"Apart from his music he remained a child almost throughout his life"
Se c'era una città che desideravo visitare quando ero adolescente ed avevo iniziato ad ascoltare musica classica e suonare il pianoforte, questa era Salisburgo. Superfluo dire il perché. Ci sono stato, molti anni fa. Ci sono tornato, questi giorni, quando il calendario segna l'inverno, le suggestioni del periodo di Natale ed il termometro, senza volerlo, non scende poi più di tanto. Ci sono tornato con quell'idea che ho da sempre che alcuni luoghi siano una promessa. E come una promessa, ho ricalcato strade e passaggi con occhi nuovi e cuore diverso. La musica, quella resta, sospesa nell'aria, in una sala da concerto, tra saloni storici ed in un teatro di marionette. E su tutto aleggia lo spirito del genio che ha riscritto il nome di questa piccola città adagiata sul Salzach, circondata di verde, laghi e montagne ricche di quell'oro bianco che la rese ricca e potente, dominata da una fortezza inespugnabile incastonata nella roccia, ed intrisa di un'atmosfera d'altri tempi.
Ecco, scompare. Un'ombra, lentamente, inghiottita nella nebbia. E' un mare, sì, illuminato da fari che paiono approdi lontani. Un mondo metafisico. Cammino come sul ciglio di un ponte che sovrasta la città intera, laggiù, linee di luce tra gli edifici eleganti ed il riflesso dell'acqua condensata sulle superfici. Potrebbe essere un sogno, chissà, o un'avventura, in un mondo lontano che sembra quasi proiezione dell'anima, una discesa dolce in punta di piedi laddove i rumori giungono ovattati e sembra di palpare l'aria con le mani, quando l'afferrano, prima di riaprirle e trovarle bagnate di una goccia d'acqua. Ecco, riappare. La luce, che si riflette sulla strada bagnata, ed ombre sfocate dalla pioggia si muovono su riflessi arpeggiati. La luce, che si pretende da una parte all'altra della città, sull'acqua scura e silenziosa, come dovesse muoversi con la stessa eleganza che appariene ai suoi argini. La luce, che sfonda le finestre delle taverne, vocio contnuo tra le panche e gli infissi di legno, e le pitture alle pareti. Fumo e profumo, un soffio caldo che spegne una folata di vento.

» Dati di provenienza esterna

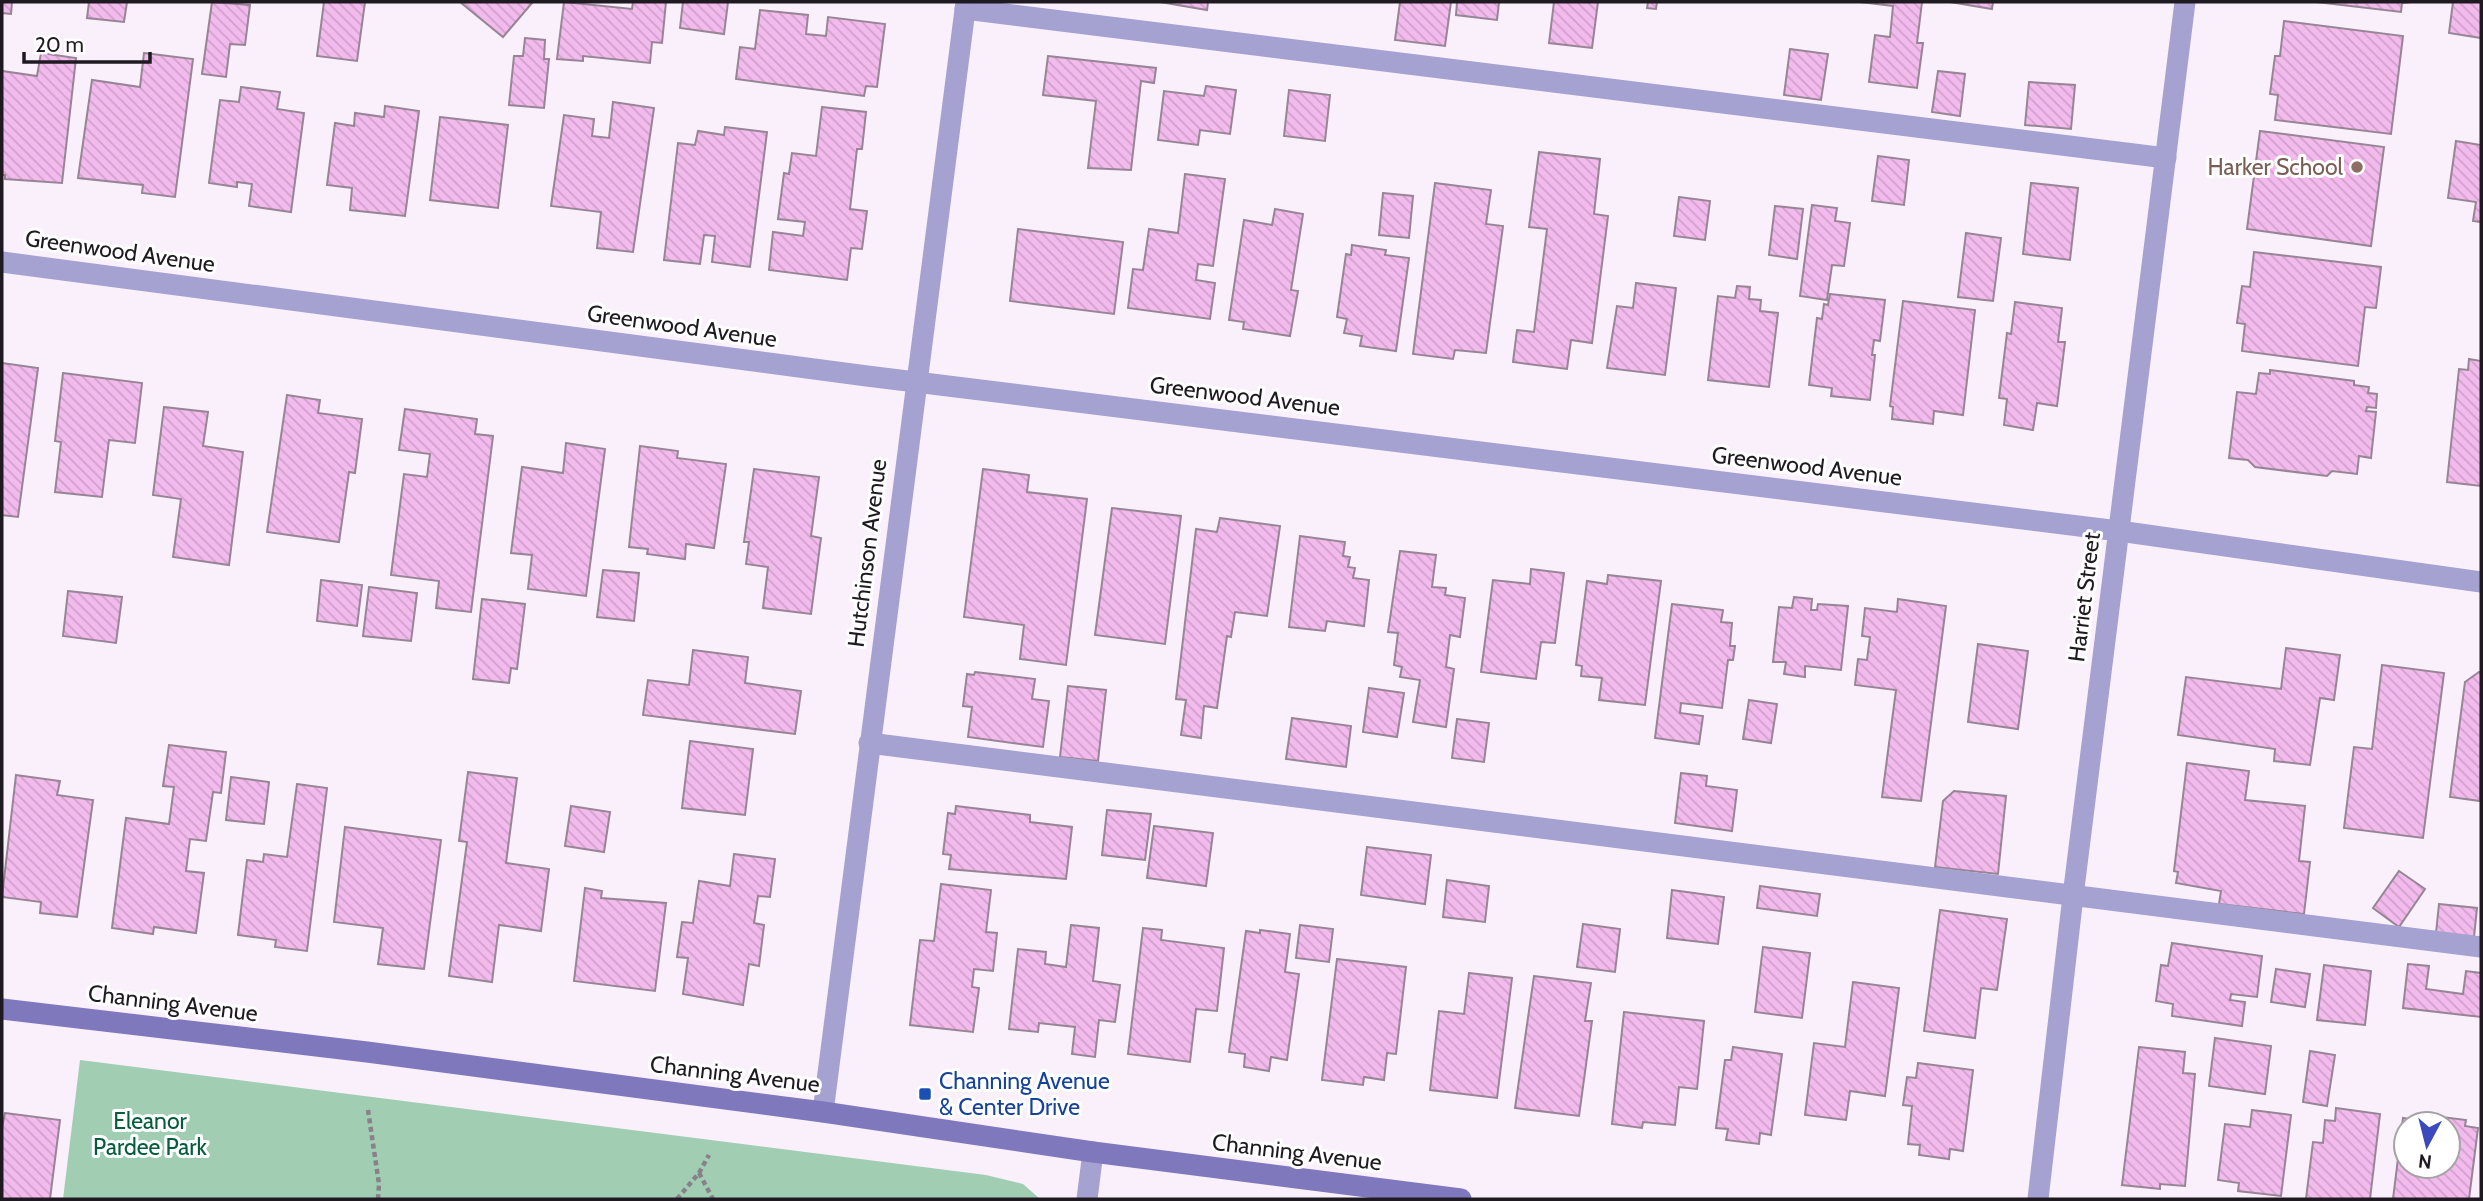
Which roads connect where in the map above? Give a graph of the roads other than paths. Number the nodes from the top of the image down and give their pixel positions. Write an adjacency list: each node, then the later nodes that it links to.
1 (2185, 2): 3 (street, Harriet Street)
2 (965, 6): 3 (street); 5 (street, Hutchinson Avenue)
3 (2166, 158): 6 (street, Harriet Street)
4 (2, 262): 5 (street, Greenwood Avenue)
5 (916, 381): 6 (street, Greenwood Avenue); 8 (street, Hutchinson Avenue)
6 (2119, 531): 7 (street, Greenwood Avenue); 9 (street, Harriet Street)
7 (2481, 582)
8 (869, 743): 9 (street); 12 (street, Hutchinson Avenue)
9 (2073, 896): 10 (street); 16 (street, Harriet Street)
10 (2481, 947)
11 (2, 1009): 12 (street, Channing Avenue)
12 (822, 1112): 13 (street, Channing Avenue)
13 (1093, 1152): 14 (street); 15 (street, Channing Avenue)
14 (1087, 1199)
15 (1461, 1199)
16 (2038, 1199)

Ho abbandonato le rive del fiume. Pochi minuti, la mezzanotte, i fuochi sparati da una riva e dall'altra. Si riflettevano nell'acqua, seguivano traiettorie impreviste, o esplodevano in aria illuminando i tetti scuri ed il profilo aguzzo di un campanile o da lontano, il profilo della rocca e la fortezza impiantatavi in cima. Non fa freddo. E sulla pelle c'é ancora il calore della taverna, nel sangue il vino caldo aromatizzato. Da una piazzetta all'altra si sciolgono musiche o si danza su ciò che resta della pista di pattinaggio. Aspettando le note di un valzer, domani, tra rosso velluto e stucchi dorati. La mezzanotte é passata. E come la musica suonasse quel vazer, una coppia danza nel buio sul ciglio di un marciapiede; ombre danzanti, infatti, come fiamme di gioia.
Ci siamo svegliati per la partenza. Ed abbiamo trovato quella neve che mancava. Tra silenzio e poesia. Ed anche il freddo crescente della sera prima appare lontano. Guida, su strade pulite, linee che entrano in un paesaggio che quasi sembra incantato. Paesini, casette ed alberi coperti di bianco. Immobile o quasi. E' così che si arriva in questo luogo, quasi sospeo come un'isola misteriosa, che sia uscita da un'immagine epica, un'impressione romantica o da un racconto gotico. Silenziosa ed irraggiungibile, attraverso uno specchio che scintilla di cielo, di neve, di montagna. Quasi tornare, ad un anno di distanza, in un luogo simile, un profilo familiare, una camminata gelata. Quasi tornare, quasi per caso, laddove una finestra si é aperta tra le montagne ed il cielo ha raccolto sulla terra.